_PROBLEM TO SOLVE_
Your answer should be only the lines below from the one with "- T10 vertebra: box" to the one with "- T9 vertebra: (x=250, y=349)–(x=257, y=363)", repeated exactly, ends included.

[[ RECORDS open ]]

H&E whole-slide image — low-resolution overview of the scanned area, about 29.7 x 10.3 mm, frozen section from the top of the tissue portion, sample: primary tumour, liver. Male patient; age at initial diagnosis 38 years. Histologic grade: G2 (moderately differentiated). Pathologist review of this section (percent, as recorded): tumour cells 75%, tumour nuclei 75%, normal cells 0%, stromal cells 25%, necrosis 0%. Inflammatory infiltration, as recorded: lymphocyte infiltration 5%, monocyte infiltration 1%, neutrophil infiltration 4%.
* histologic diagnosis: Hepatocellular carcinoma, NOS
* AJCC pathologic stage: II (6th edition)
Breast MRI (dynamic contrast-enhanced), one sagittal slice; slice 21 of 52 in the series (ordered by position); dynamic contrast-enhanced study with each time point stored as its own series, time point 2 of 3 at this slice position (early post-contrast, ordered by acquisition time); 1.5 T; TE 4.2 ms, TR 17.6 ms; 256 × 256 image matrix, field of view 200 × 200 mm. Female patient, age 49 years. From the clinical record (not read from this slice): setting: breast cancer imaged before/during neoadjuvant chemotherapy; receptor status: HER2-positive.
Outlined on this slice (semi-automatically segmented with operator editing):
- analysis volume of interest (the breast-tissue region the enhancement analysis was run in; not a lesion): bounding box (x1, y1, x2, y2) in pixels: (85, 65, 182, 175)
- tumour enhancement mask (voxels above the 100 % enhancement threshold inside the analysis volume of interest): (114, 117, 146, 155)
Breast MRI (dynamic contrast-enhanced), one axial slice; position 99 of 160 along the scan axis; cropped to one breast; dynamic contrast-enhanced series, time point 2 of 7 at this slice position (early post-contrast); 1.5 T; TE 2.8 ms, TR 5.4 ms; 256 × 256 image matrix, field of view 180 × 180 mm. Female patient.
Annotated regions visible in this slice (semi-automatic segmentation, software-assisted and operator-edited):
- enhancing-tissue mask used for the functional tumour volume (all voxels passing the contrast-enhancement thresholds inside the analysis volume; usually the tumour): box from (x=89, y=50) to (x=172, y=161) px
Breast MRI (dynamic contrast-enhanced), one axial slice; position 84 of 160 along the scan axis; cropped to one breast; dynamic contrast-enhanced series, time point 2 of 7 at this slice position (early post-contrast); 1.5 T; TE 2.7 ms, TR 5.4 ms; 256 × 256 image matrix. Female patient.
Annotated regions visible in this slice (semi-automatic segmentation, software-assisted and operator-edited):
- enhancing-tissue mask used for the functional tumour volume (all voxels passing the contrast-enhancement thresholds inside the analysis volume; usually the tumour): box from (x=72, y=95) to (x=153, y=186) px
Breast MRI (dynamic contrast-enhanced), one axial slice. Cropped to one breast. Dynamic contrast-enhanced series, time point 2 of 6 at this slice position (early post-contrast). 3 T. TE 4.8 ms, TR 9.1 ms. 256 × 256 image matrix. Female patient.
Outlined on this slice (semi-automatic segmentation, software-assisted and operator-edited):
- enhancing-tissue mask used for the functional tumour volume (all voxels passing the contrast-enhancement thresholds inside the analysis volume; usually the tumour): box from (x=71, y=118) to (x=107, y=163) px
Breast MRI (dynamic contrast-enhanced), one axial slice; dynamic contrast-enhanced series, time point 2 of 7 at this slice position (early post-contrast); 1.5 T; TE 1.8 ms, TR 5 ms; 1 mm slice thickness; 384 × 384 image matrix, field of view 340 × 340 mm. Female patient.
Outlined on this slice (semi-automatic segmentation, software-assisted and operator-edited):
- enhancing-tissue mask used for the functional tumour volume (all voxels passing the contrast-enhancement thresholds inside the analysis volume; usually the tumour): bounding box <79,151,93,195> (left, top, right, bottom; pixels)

[[ RECORDS closed ]]
[[ RECORDS open ]]

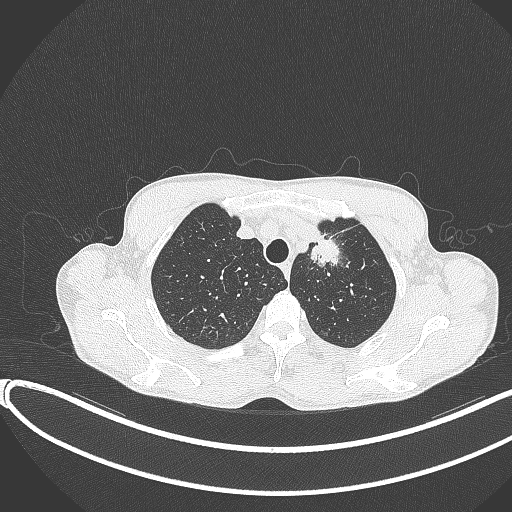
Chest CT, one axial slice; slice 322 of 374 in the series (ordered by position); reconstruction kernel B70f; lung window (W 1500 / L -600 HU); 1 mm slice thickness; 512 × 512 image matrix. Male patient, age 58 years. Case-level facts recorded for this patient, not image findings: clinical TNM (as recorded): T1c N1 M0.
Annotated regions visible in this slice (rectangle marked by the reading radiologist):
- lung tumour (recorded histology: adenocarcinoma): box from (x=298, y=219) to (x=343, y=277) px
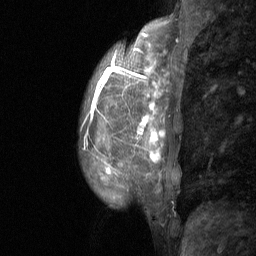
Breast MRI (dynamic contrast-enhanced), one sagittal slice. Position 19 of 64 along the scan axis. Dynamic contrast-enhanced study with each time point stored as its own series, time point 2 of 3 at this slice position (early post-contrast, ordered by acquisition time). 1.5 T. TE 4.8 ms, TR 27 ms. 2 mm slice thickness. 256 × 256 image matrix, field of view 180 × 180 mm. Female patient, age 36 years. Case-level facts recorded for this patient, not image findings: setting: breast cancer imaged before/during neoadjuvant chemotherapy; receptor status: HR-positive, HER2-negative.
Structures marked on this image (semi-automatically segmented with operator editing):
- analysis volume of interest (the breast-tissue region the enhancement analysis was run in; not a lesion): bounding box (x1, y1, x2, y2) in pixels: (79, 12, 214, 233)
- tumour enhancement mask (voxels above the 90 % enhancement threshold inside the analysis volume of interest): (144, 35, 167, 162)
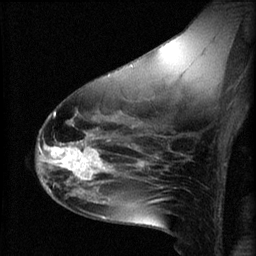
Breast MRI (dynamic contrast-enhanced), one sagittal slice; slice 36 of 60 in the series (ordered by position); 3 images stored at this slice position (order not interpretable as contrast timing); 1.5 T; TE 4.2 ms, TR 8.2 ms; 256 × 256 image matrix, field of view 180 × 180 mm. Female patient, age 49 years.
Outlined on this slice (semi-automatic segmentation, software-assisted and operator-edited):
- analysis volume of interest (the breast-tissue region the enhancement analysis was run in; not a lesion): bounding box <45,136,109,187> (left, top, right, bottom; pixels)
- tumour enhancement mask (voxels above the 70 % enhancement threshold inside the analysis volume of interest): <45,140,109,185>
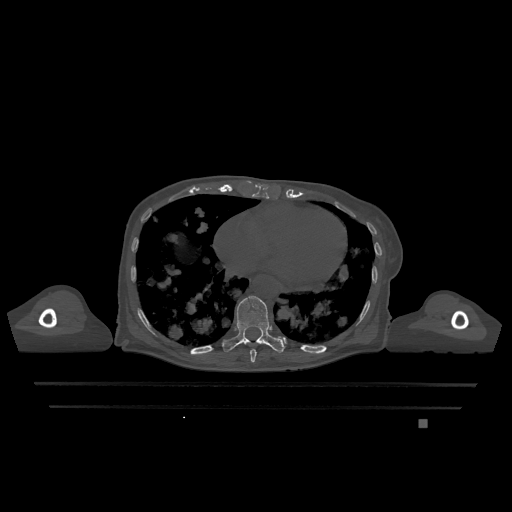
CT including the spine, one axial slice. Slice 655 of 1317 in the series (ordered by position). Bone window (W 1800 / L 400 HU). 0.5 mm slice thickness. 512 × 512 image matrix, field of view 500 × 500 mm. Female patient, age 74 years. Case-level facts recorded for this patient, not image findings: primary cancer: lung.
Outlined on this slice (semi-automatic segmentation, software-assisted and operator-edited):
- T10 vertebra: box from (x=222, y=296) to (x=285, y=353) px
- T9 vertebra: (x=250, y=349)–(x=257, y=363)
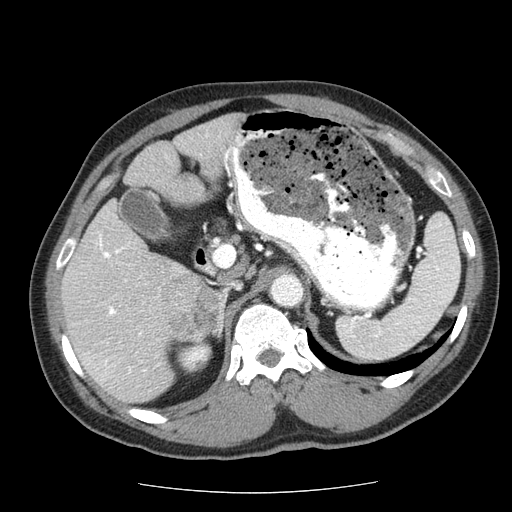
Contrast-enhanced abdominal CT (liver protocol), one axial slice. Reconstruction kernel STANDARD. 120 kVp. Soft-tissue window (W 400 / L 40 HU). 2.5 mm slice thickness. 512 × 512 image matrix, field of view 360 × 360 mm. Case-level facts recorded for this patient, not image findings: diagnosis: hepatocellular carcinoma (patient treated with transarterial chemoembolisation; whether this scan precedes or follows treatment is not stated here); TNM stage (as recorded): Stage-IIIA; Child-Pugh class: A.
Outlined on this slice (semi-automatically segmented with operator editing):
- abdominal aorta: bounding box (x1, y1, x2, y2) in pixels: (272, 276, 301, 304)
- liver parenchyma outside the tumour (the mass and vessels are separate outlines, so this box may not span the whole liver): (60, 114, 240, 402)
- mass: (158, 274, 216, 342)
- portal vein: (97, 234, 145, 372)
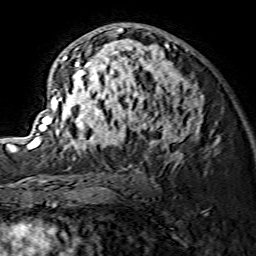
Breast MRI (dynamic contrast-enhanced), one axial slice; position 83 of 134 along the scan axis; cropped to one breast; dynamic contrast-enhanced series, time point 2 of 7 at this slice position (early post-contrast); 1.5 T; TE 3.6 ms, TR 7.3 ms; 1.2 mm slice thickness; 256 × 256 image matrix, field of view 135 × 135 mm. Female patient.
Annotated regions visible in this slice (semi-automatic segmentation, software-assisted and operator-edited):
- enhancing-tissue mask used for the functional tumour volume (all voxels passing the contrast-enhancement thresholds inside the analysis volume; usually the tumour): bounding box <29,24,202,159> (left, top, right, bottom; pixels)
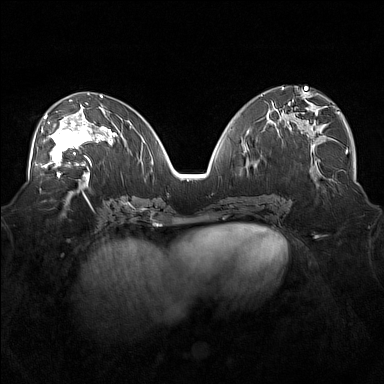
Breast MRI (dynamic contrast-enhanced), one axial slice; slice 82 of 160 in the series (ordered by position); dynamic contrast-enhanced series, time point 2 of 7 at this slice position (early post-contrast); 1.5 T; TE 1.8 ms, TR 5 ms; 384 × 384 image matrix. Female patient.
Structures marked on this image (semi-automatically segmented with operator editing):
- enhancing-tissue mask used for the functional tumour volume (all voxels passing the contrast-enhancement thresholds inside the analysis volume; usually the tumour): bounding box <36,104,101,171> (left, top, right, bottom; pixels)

[[ RECORDS closed ]]

_COMPLETED EXERCISE_
- T10 vertebra: box from (x=222, y=296) to (x=285, y=353) px
- T9 vertebra: (x=250, y=349)–(x=257, y=363)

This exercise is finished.